El Santo del día
27 de agosto
Santa Mónica
![](https://televid.tv/wp-content/uploads/2021/08/27.-Santa-Monica-286x300.jpg)
Oración a Santa Mónica
Oh Santa Mónica, madre de gran virtud, Intercesora fiel, ejemplo de gratitud, Tu alma llena de amor y devoción, Guiaste con paciencia y compasión. En lágrimas y plegarias te encontré, Persistente, nunca cesaste de rogar, Por la conversión de mi alma perdida, Para que en la fe encontrara mi vida. Oh Santa Mónica, protectora y amiga, Tu sabiduría me da fuerzas y abriga, En momentos de angustia y oscuridad, Tu luz divina me guía con bondad. Ruega por mí ante el trono celestial, Que la gracia de Dios sea mi ideal, Que encuentre paz y serenidad, En la senda de la verdad y la caridad. Santa Mónica, madre y santa de intercesión, Te pido que escuches mi humilde oración, Que nunca me falte el valor y la fe, Para seguir adelante, aunque sea difícil el camino que esté.
Amén.
Mónica recibió la noticia con desolación porque ese viaje significaba su perdición eterna, pues si en ese momento Agustín llevaba una vida disoluta en Cartago (una próspera colonia romana en el norte de África), qué ocurriría al atravesar el umbral de Roma, ciudad que –según ella– era ni más ni menos que la lasciva y desvergonzada Babilonia, del Antiguo Testamento. Entonces decidió acompañarlo para servir de freno, al desenfreno de su hijo. Agustín aceptó a regañadientes la obstinada protección materna y al llegar al puerto le dijo a Mónica, que en vista de que el barco tardaría algunas horas en zarpar, aprovechará para orar y resguardarse del sol y del calor en el templo de san Cipriano, mientras él acudía a despedirse de un amigo enfermo. Tras varias horas de profundo recogimiento, Mónica salió de prisa y halló el muelle vacío, porque el buque había partido y ya su silueta se perdía en el horizonte. Sin perder la compostura se dispuso a esperar pacientemente el próximo navío y al cabo de varios meses se embarcó, pero al llegar a Roma e indagar por su hijo recibió la noticia de que él se encontraba en Milán y sin perder tiempo se puso en camino.
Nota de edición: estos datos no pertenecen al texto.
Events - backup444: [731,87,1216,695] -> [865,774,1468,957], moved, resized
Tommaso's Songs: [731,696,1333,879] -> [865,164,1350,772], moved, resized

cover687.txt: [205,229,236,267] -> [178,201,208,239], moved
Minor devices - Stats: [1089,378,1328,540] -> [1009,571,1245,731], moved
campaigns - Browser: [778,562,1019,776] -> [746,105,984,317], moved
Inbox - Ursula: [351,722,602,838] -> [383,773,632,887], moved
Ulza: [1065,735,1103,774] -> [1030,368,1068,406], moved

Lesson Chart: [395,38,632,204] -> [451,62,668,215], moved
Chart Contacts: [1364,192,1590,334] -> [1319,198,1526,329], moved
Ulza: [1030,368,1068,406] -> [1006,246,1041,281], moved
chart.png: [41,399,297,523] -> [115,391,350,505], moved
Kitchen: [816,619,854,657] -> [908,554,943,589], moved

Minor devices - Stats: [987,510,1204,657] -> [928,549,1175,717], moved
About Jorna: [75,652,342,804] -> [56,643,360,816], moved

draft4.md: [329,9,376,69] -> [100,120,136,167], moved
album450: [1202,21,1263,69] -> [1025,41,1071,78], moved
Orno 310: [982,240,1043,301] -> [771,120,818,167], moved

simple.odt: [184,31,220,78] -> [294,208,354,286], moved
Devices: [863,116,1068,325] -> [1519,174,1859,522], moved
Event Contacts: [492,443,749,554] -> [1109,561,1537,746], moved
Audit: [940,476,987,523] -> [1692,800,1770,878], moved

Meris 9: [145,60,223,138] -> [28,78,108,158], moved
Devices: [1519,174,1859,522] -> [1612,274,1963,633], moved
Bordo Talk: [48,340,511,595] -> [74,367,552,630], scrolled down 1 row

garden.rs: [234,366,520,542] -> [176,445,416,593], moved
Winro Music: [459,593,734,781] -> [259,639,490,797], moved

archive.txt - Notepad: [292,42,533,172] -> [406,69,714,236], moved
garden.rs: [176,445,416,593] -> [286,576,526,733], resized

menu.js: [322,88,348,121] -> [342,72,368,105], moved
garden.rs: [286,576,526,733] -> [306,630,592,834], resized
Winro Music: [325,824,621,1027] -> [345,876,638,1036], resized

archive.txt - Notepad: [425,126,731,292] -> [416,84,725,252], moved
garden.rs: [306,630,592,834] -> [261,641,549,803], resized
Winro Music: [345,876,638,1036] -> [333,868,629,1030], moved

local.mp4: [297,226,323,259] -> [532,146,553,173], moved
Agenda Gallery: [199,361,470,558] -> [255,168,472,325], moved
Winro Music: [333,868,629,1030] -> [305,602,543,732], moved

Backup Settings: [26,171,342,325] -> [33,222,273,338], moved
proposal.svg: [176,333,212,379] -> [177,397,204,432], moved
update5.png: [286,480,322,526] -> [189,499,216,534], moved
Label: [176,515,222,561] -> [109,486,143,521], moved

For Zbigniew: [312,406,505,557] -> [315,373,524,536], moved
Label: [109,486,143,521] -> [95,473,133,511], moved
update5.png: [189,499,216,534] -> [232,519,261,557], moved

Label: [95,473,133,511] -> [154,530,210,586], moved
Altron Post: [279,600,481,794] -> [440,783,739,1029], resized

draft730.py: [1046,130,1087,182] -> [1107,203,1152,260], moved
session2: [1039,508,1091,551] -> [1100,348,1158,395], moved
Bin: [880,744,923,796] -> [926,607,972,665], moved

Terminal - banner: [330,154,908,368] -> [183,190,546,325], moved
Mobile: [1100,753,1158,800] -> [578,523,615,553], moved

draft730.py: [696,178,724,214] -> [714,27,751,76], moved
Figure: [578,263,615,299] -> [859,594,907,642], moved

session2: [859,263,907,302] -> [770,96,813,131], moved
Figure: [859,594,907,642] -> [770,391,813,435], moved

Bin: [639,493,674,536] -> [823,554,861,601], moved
No fue difícil hallarlo porque Agustín ya era reconocido como profesor de retórica en la ciudad y eso le permitió trabar amistad con Ambrosio, quien al poco tiempo logró su conversión y por fin Mónica pudo dormir tranquila.
Mónica (nacida en Tagaste, cerca de Cartago, África, en el año 332), pertenecía a un acrisolado hogar cristiano y por lo tanto su educación le fue confiada a su piadosa nodriza cuya disciplina monástica la marcó profundamente y al casarse con un rudo funcionario del imperio que había sido legionario –y de ahí su lenguaje tosco, su temperamento pendenciero y su desbordada afición por el licor y las mujeres–, sacó a relucir su mansedumbre, su condescendencia y su paciencia con las que supo controlar los impulsos de su volátil esposo al que terminó convirtiendo a la fe cristiana, pero no así a su hijo mayor Agustín, un joven sobresaliente que adelantó en Cartago estudios de filosofía, humanidades, retórica, literatura y oratoria y en todos esos campos brilló con luz propia, pero prevalido de la popularidad adquirida por su genialidad, combinó sus actividades académicas con una vida desenfrenada, lo que se convirtió en una aguda espina para Mónica, que permanentemente lloraba, oraba y ayunaba por su conversión, inútilmente.
Por eso se fue tras él a Italia, en el año 384, pues consideraba que esa lucha no sería estéril, porque un obispo, al que en más de una ocasión había pedido que orara por su hijo, le dijo: “No temas. Es imposible que se pierda un hijo de tantas lágrimas. Ya vendrá la hora de Dios”. Y en efecto así ocurrió. Agustín, después de sostener largas y sustanciosas discusiones con Ambrosio, Doctor de la Iglesia, encontró la luz y tras ser bautizado por este santo obispo en la Pascua del año 387, emprendió el regreso a su patria acompañado por Mónica. Al llegar al puerto de Ostia, en donde debían embarcarse, Mónica le dijo a Agustín: “Si Dios ya me concedió la gracia de verte católico antes de morir y de que desprecies la felicidad terrena por servir a Dios, ¿qué hago aquí?”. La respuesta le llegó nueve días después, al fallecer en Ostia –víctima de una fiebre maligna–, con una amplia sonrisa de satisfacción y agradecimiento. Por eso hoy, 27 de agosto, día de su festividad, pidámosle a santa Mónica, que nos dé fuerzas para orar por los que se resisten a creer la Buena Nueva del Evangelio.